BY Chris Balaschak in Reviews | 14 NOV 05
Featured in
Issue 95

Dike Blair

C
BY Chris Balaschak in Reviews | 14 NOV 05

Dan Graham’s 1967 magazine article ‘Homes for America’ mapped out a domestic reality increasingly defined by corporate entities, while also predicting future dwellings further managed by multinational bodies. Graham espoused a dom-esticity prefabricated to suit your desires, a new age when residential spaces could be delimited in a series of ‘permutational possibilities’. Choose your exterior and interior colours, your façade, your ‘model’ of choice (The Serenade, The Ballet, among others), and you arrived at a perfectly suited, though hardly unique, home. Lacking anything like Graham’s appropriated industry-speak (or the pre-Power Point aesthetic of his related slide show), Dike Blair’s most recent exhibition was strictly interested in the surfaces of the corporate domestic. Blair gets to his subject through a balance of emotive referents. Where Graham named systematic plans, Blair resorts to materiality, employing objects and images that invoke the preordained, synthetic aspects of banal residences.

Four paintings (all Untitled, 2005) of a sliding glass door, depicting a view from an interior looking onto a blank exterior, and four paintings of flowers – two of poppies, two of hydrangeas – were hung casually on either side of Blair’s distinctive sculpture (to want to, 2005), a work that illuminates Blair’s indexical knowledge of industrially manufactured trimmings for contemporary corporate and domestic interiors. This compound object sprawled from a long, low-hung light-box out onto the floor via two rows of square green and pink carpet samples. Each of these fields ended in a short, square plinth concealing a fluorescent light. A rubber mat (a carpet runner) unfurled outward from the plinth to the left and folded back onto itself after a few feet, its underside revealing a written code – ‘4 29 04’ – like a mysterious date of birth. The light-box hid artificial light behind grey, blank rectangles, an inertness offset by the exclamatory photographic punctuation marks at either end of the object: tulips, photographed at day and night respectively. With its barren feeling of fluorescence illuminating mass-fabricated flooring, the sculpture is suggestive of bland, quotidian interiors. The title reads as a phrase of motivational speaking, perhaps the slogan of a brand whose signage will fill that blank commercial box of light.

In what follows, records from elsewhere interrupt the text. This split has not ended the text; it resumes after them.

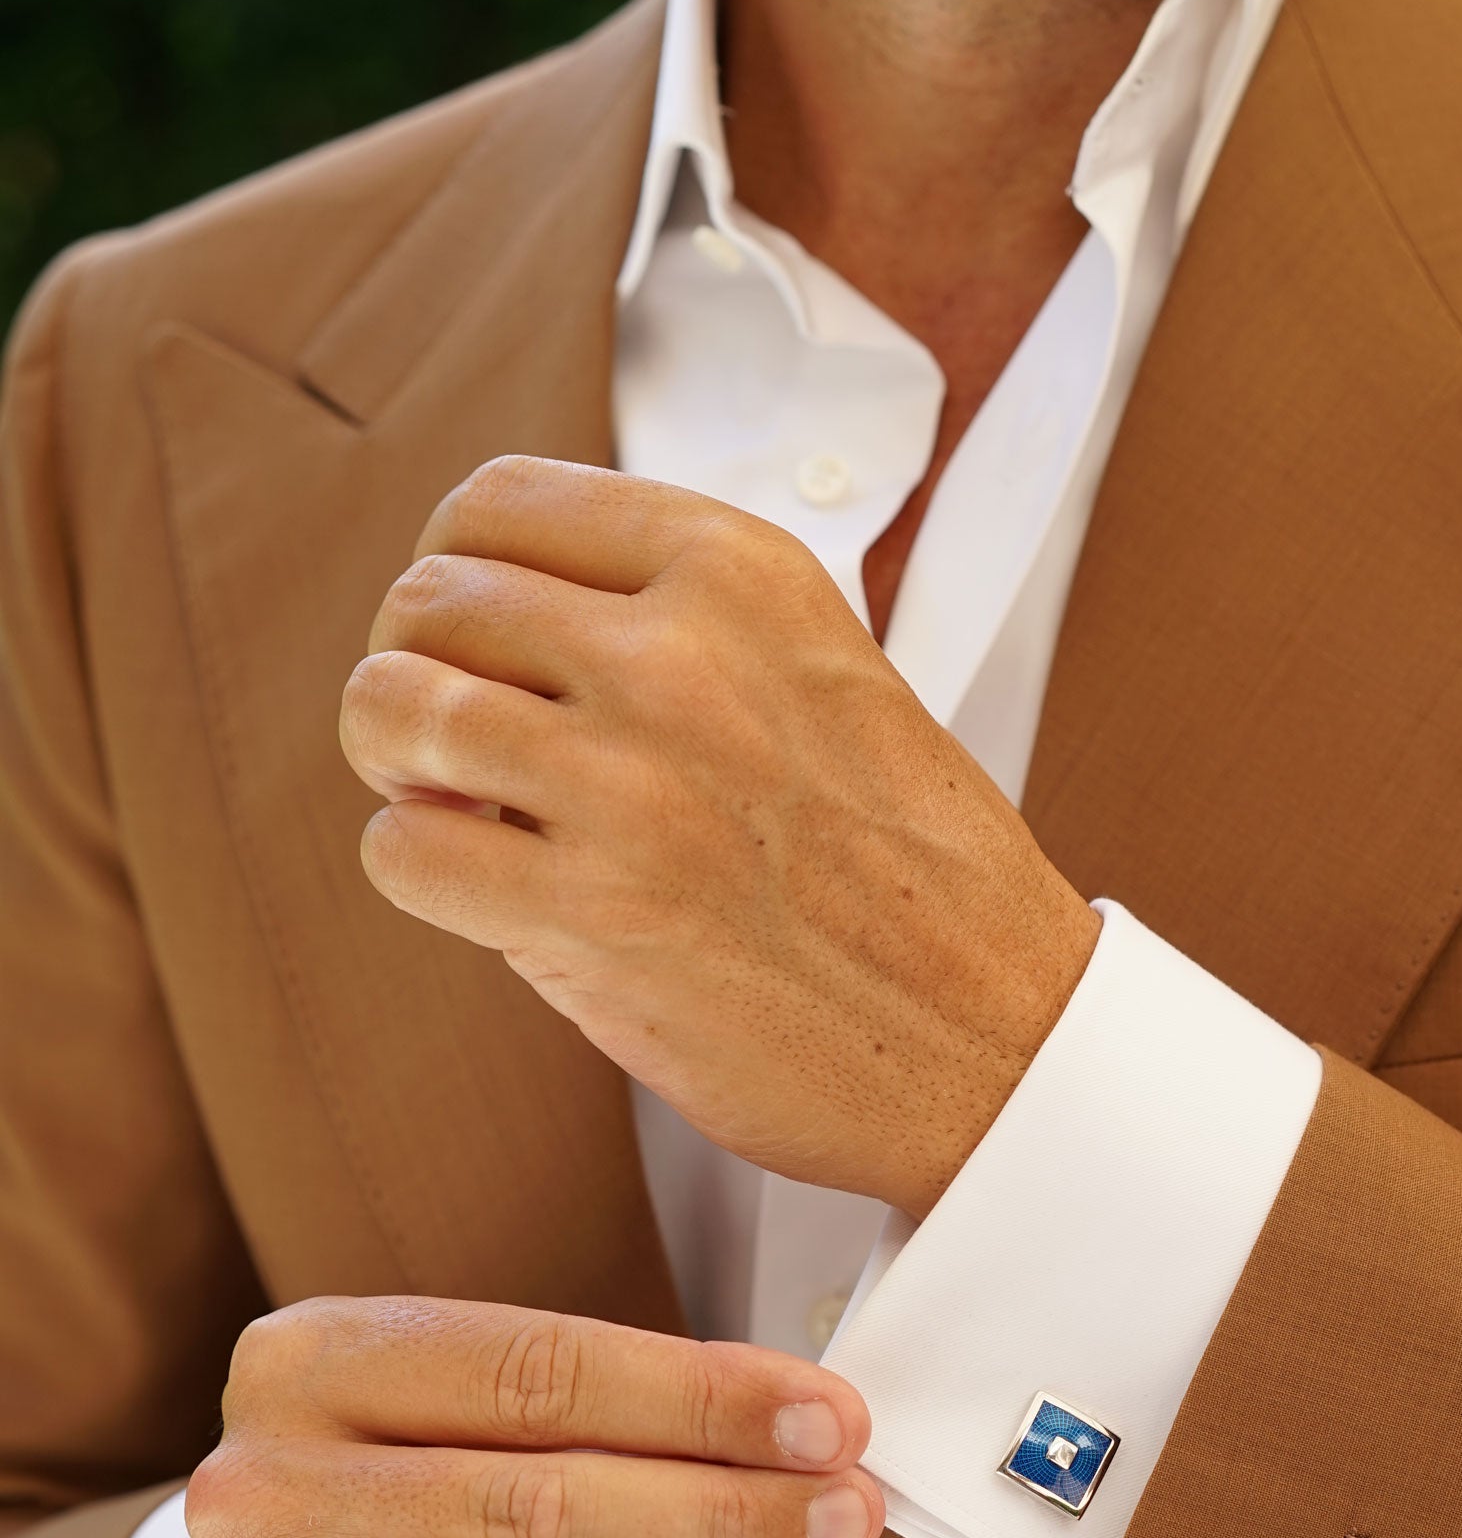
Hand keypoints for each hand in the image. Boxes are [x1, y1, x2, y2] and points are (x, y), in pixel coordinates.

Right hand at [177, 1294, 882, 1537]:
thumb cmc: (398, 1504)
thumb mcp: (463, 1414)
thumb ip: (602, 1405)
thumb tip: (804, 1424)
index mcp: (313, 1360)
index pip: (542, 1371)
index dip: (704, 1399)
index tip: (832, 1423)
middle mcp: (263, 1483)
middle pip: (542, 1502)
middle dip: (724, 1511)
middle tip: (843, 1517)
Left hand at [340, 457, 1099, 1221]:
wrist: (994, 1037)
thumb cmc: (916, 879)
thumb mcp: (826, 673)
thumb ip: (687, 625)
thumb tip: (512, 620)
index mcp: (741, 574)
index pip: (501, 500)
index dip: (453, 567)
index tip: (465, 628)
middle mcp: (678, 657)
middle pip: (427, 598)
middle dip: (413, 668)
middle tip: (446, 736)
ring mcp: (629, 783)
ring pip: (390, 707)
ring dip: (393, 764)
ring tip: (446, 803)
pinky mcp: (590, 913)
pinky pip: (404, 851)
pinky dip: (419, 871)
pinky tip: (484, 890)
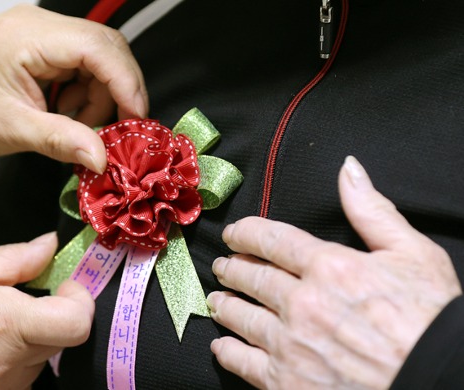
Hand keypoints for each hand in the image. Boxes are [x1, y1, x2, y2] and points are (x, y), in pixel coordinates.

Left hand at [0, 4, 147, 181]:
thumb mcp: (13, 131)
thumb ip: (63, 141)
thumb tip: (105, 159)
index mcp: (27, 36)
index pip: (97, 47)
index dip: (125, 82)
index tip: (137, 120)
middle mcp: (38, 25)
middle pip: (105, 48)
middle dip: (118, 91)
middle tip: (117, 130)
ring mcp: (41, 33)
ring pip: (99, 59)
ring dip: (100, 96)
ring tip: (76, 126)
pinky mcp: (42, 47)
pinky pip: (83, 67)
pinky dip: (86, 94)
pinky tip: (66, 113)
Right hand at [0, 233, 93, 388]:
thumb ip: (15, 261)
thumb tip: (48, 246)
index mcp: (8, 326)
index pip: (78, 322)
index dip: (80, 300)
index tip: (64, 286)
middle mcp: (10, 368)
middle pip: (60, 339)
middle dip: (47, 315)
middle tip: (13, 300)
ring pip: (38, 360)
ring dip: (22, 340)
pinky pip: (16, 379)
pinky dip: (5, 362)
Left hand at [207, 156, 461, 388]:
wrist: (439, 382)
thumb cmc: (432, 320)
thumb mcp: (413, 253)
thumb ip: (371, 210)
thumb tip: (348, 169)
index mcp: (329, 267)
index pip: (270, 239)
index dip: (245, 233)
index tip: (234, 234)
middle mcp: (302, 304)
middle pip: (250, 277)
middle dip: (232, 268)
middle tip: (222, 266)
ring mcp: (291, 345)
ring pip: (240, 317)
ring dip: (224, 305)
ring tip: (217, 300)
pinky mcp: (287, 382)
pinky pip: (243, 363)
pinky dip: (227, 351)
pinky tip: (221, 345)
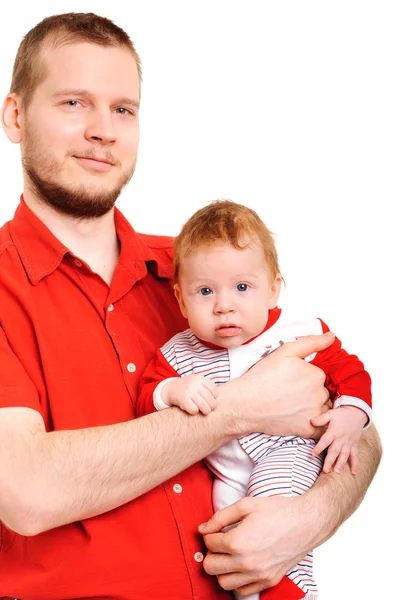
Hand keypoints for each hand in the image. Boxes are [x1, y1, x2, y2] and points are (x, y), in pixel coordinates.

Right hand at [162, 374, 217, 414]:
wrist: (170, 389)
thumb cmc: (188, 388)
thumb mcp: (197, 383)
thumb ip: (207, 388)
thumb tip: (217, 400)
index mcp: (200, 378)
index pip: (213, 389)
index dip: (215, 396)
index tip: (213, 400)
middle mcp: (194, 383)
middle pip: (209, 398)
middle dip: (212, 406)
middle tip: (211, 409)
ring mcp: (188, 391)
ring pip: (203, 405)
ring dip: (206, 410)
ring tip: (205, 412)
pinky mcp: (182, 399)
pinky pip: (194, 409)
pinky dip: (195, 412)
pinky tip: (193, 410)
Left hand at [198, 495, 321, 594]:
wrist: (306, 522)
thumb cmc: (278, 511)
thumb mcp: (246, 505)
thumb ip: (221, 517)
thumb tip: (203, 528)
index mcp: (238, 541)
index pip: (209, 543)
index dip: (210, 534)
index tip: (216, 530)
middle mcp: (246, 562)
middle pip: (210, 567)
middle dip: (211, 553)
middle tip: (220, 543)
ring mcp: (258, 575)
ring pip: (223, 582)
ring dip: (222, 569)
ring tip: (230, 555)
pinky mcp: (269, 581)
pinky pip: (243, 591)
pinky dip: (238, 581)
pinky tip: (242, 566)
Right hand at [232, 332, 334, 437]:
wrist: (246, 403)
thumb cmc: (262, 377)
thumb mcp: (285, 352)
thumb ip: (311, 342)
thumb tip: (331, 337)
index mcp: (316, 375)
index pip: (319, 376)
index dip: (305, 378)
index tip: (290, 381)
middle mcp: (320, 394)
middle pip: (322, 393)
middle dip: (309, 393)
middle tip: (288, 393)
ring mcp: (315, 413)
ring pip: (322, 409)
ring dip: (312, 408)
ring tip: (290, 406)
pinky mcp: (309, 430)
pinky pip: (321, 428)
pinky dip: (313, 424)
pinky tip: (297, 418)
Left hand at [311, 406, 367, 473]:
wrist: (356, 413)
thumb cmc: (341, 414)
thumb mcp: (331, 414)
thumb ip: (321, 418)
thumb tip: (311, 421)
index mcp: (334, 432)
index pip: (325, 441)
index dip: (319, 447)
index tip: (313, 454)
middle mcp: (341, 439)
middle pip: (334, 451)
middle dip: (330, 461)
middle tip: (325, 470)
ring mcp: (348, 443)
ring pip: (344, 455)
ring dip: (341, 464)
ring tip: (337, 471)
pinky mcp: (354, 445)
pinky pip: (355, 455)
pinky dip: (355, 464)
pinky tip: (354, 473)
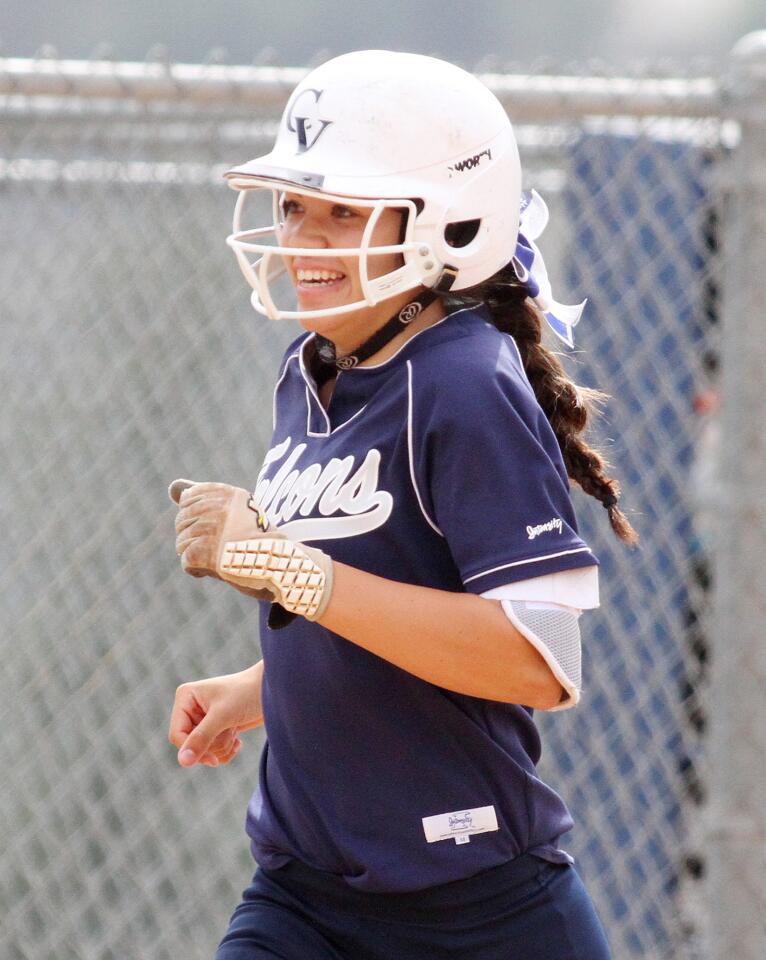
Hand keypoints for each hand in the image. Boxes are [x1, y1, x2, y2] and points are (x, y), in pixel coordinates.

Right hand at [168, 663, 264, 767]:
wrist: (272, 690)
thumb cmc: (247, 694)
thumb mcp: (223, 716)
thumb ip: (201, 738)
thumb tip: (182, 762)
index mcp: (185, 697)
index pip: (177, 735)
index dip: (193, 750)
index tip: (213, 760)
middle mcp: (191, 707)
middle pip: (190, 745)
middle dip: (213, 744)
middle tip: (230, 732)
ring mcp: (203, 719)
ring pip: (203, 751)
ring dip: (222, 746)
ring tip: (235, 728)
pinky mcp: (216, 728)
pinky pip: (213, 752)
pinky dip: (226, 750)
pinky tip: (238, 740)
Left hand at [169, 478, 333, 620]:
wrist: (281, 564)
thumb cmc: (259, 538)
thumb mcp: (233, 510)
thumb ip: (200, 496)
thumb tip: (172, 486)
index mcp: (225, 492)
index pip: (188, 499)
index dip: (197, 517)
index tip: (217, 527)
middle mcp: (216, 507)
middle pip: (182, 522)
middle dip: (196, 537)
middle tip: (222, 546)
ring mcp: (209, 530)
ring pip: (182, 543)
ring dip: (197, 555)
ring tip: (222, 557)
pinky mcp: (204, 552)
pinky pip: (186, 561)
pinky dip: (198, 570)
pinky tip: (217, 570)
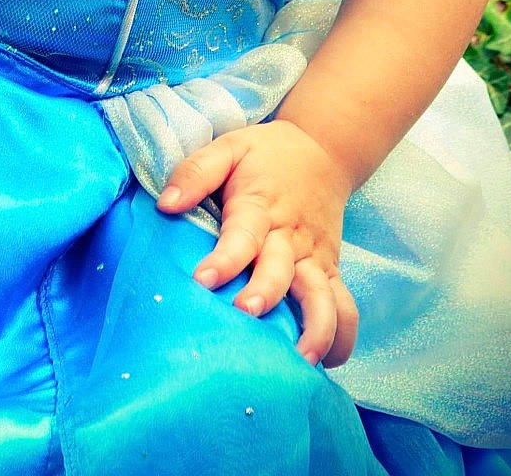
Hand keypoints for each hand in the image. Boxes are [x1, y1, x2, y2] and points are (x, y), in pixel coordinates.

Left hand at [155, 121, 358, 367]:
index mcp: (260, 206)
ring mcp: (315, 257)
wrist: (323, 150)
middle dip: (265, 294)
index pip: (242, 235)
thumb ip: (196, 172)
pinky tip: (329, 362)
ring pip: (324, 296)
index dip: (225, 259)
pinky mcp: (331, 270)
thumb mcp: (228, 147)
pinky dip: (342, 336)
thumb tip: (166, 203)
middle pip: (281, 270)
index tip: (202, 280)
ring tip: (301, 359)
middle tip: (246, 315)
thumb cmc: (265, 155)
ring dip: (316, 327)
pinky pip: (345, 306)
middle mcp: (290, 237)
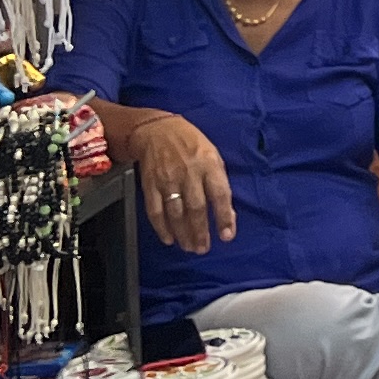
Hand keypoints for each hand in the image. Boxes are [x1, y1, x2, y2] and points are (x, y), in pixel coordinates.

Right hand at [129, 113, 237, 253]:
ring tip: (190, 247)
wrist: (157, 130)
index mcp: (209, 164)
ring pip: (176, 213)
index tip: (227, 236)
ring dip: (183, 233)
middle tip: (203, 248)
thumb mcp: (213, 155)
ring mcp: (167, 179)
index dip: (224, 217)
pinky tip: (169, 238)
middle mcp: (189, 172)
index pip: (220, 194)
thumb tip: (228, 213)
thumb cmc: (191, 144)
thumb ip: (219, 182)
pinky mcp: (150, 184)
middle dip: (201, 232)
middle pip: (196, 208)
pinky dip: (161, 227)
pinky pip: (155, 210)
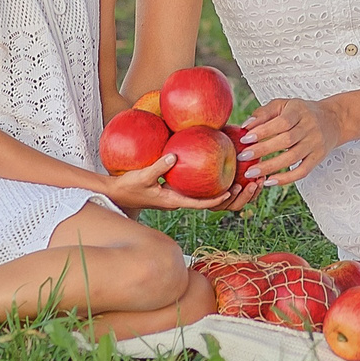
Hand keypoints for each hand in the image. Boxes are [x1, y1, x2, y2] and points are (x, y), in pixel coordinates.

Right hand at [101, 154, 242, 213]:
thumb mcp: (141, 176)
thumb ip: (157, 167)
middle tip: (241, 184)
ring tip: (236, 177)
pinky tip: (214, 169)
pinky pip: (194, 188)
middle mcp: (178, 200)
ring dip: (218, 190)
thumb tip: (174, 156)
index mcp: (172, 200)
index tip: (230, 192)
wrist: (117, 194)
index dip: (215, 200)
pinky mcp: (173, 190)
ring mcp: (176, 196)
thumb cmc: (128, 187)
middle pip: (205, 202)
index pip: (198, 204)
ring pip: (201, 196)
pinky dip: (206, 182)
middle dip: (224, 196)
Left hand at [239, 98, 341, 185]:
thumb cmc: (300, 112)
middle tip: (242, 157)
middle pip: (286, 141)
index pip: (282, 122)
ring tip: (250, 173)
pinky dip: (285, 178)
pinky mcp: (318, 158)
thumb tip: (245, 126)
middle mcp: (310, 127)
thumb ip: (264, 113)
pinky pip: (302, 171)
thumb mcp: (283, 105)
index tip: (244, 139)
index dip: (263, 131)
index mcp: (299, 111)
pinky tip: (269, 181)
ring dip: (270, 167)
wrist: (332, 119)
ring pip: (293, 158)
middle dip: (262, 150)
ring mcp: (315, 144)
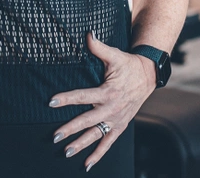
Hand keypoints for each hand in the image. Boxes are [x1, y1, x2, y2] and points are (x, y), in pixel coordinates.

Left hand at [50, 33, 156, 170]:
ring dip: (81, 144)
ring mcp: (116, 119)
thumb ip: (98, 47)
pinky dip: (98, 154)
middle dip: (70, 128)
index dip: (66, 98)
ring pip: (96, 135)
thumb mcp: (115, 55)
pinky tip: (86, 164)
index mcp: (108, 91)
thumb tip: (87, 34)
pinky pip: (108, 143)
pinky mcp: (120, 126)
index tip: (51, 101)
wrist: (148, 76)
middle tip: (55, 136)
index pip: (83, 96)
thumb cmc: (128, 65)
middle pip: (87, 120)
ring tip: (66, 152)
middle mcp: (111, 108)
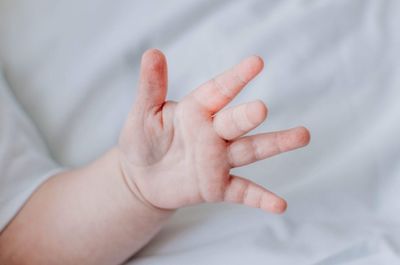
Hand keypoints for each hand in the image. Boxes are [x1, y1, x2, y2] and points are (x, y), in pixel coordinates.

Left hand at [118, 49, 309, 213]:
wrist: (141, 177)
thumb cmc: (143, 139)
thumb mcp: (143, 112)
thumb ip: (151, 86)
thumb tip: (152, 53)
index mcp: (197, 110)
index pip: (219, 90)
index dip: (236, 78)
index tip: (256, 62)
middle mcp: (213, 133)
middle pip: (236, 122)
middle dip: (247, 116)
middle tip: (260, 109)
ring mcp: (219, 160)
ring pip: (250, 150)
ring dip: (276, 144)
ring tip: (303, 135)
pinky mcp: (217, 187)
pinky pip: (243, 192)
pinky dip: (261, 198)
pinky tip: (280, 205)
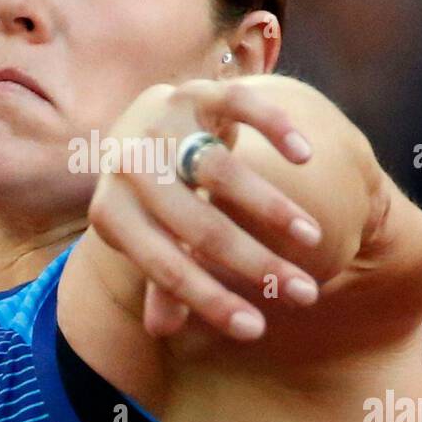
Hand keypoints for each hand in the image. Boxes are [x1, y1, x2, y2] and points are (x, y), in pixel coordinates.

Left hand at [86, 78, 323, 340]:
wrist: (141, 124)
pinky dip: (275, 127)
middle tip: (303, 294)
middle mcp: (129, 166)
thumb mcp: (148, 238)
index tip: (256, 331)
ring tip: (310, 240)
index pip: (166, 267)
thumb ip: (160, 280)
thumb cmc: (151, 199)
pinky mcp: (196, 90)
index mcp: (111, 212)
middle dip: (256, 264)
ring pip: (222, 171)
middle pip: (199, 226)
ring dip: (272, 209)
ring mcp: (162, 123)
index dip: (211, 302)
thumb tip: (161, 330)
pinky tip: (305, 156)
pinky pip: (240, 104)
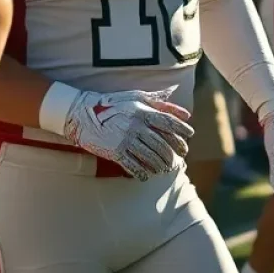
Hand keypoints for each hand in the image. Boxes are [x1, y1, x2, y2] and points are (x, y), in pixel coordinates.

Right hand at [63, 87, 193, 181]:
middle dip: (173, 153)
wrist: (84, 114)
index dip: (181, 129)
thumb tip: (180, 108)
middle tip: (179, 159)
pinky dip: (143, 172)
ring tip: (166, 169)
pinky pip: (134, 166)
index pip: (168, 121)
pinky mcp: (116, 152)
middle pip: (162, 143)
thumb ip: (158, 101)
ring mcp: (126, 139)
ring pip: (150, 157)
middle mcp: (136, 125)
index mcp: (142, 110)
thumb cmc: (112, 104)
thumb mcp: (135, 97)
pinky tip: (147, 175)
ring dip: (161, 166)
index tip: (190, 136)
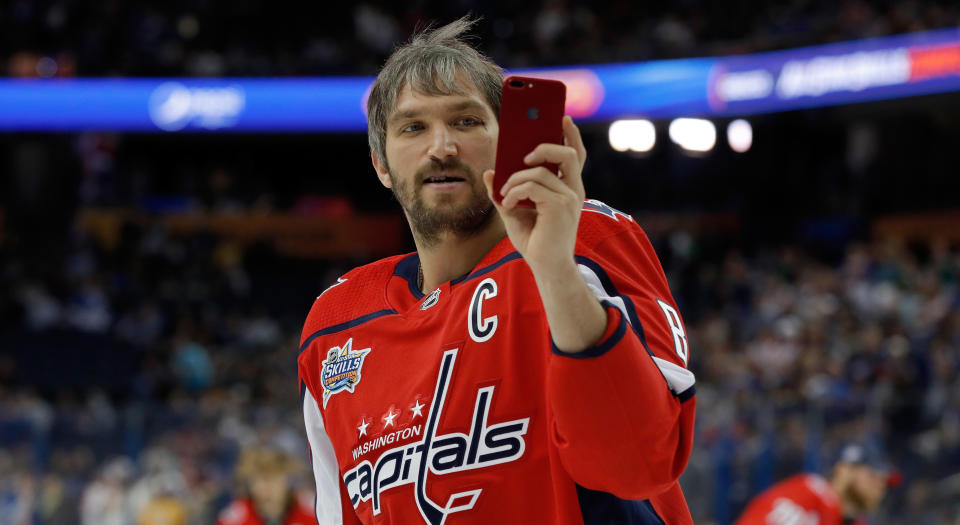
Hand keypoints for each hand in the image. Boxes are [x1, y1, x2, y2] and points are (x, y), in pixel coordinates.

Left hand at [483, 116, 586, 277]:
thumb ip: (504, 191)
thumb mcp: (515, 210)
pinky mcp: (560, 207)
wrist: (547, 268)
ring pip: (539, 170)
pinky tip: (508, 204)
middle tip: (522, 156)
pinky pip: (532, 186)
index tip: (563, 117)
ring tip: (505, 194)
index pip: (575, 155)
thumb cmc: (535, 240)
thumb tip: (489, 172)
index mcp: (568, 188)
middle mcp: (573, 190)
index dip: (572, 134)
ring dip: (515, 179)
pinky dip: (515, 192)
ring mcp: (569, 198)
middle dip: (544, 146)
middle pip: (567, 153)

The sterility of Blair's sculpture is calming, as if you have been transported to a place of central air-conditioned realities reverberating with water-cooler murmurs. A mysterious space is created between the object on the floor and the images on the wall. Engaging these related elements is the appeal of Blair’s art; they always work together but never wholly make sense, and this seems part of the artist’s abstract strategy (literally an abstract, offering a primer on possible vernacular experiences). Blair’s gouaches were painted from snapshots taken by the artist at his home in upstate New York. Paired images of a sliding glass door each captured the upper left corner of a windowpane, a wedge of the out-of-doors darkened by night and an interior thrown into deep shadow. Opposite these hung two quite similar images, although this time the exterior disappeared behind glass made opaque and reflective by a richly lit, white interior. These gouaches (pictures of picture windows) suggest a sense of binary perception, a perhaps misleading feeling of enclosure. Even Blair’s near Photorealistic renderings of poppies and hydrangeas impart aspects of the domestic that cannot escape, nor survive without, containment.

Blair is interested in the binding elements of an enclosure (specifically that of domestic space). Seeking accurate affect rather than special effect, the artist approaches his subjects with discreteness. Maintaining control of a work scattering outward, the artist’s sculpture becomes its own container, delivering a sense for the interior that leaves the viewer on the outside. It’s just as well that Blair’s scenes through a glass window never truly invite us inward; there is something else in there already, the ghost of inhabitation itself. This melancholic mood, of home-as-haunt as much as cold, ex-urban boredom, is the strongest impression imparted by this recent work. With his seemingly incidental combinations translating particular stimulations and sensations, Blair allows the modestly forgettable elements of our domestic being to engage with the codes of residential entrapment.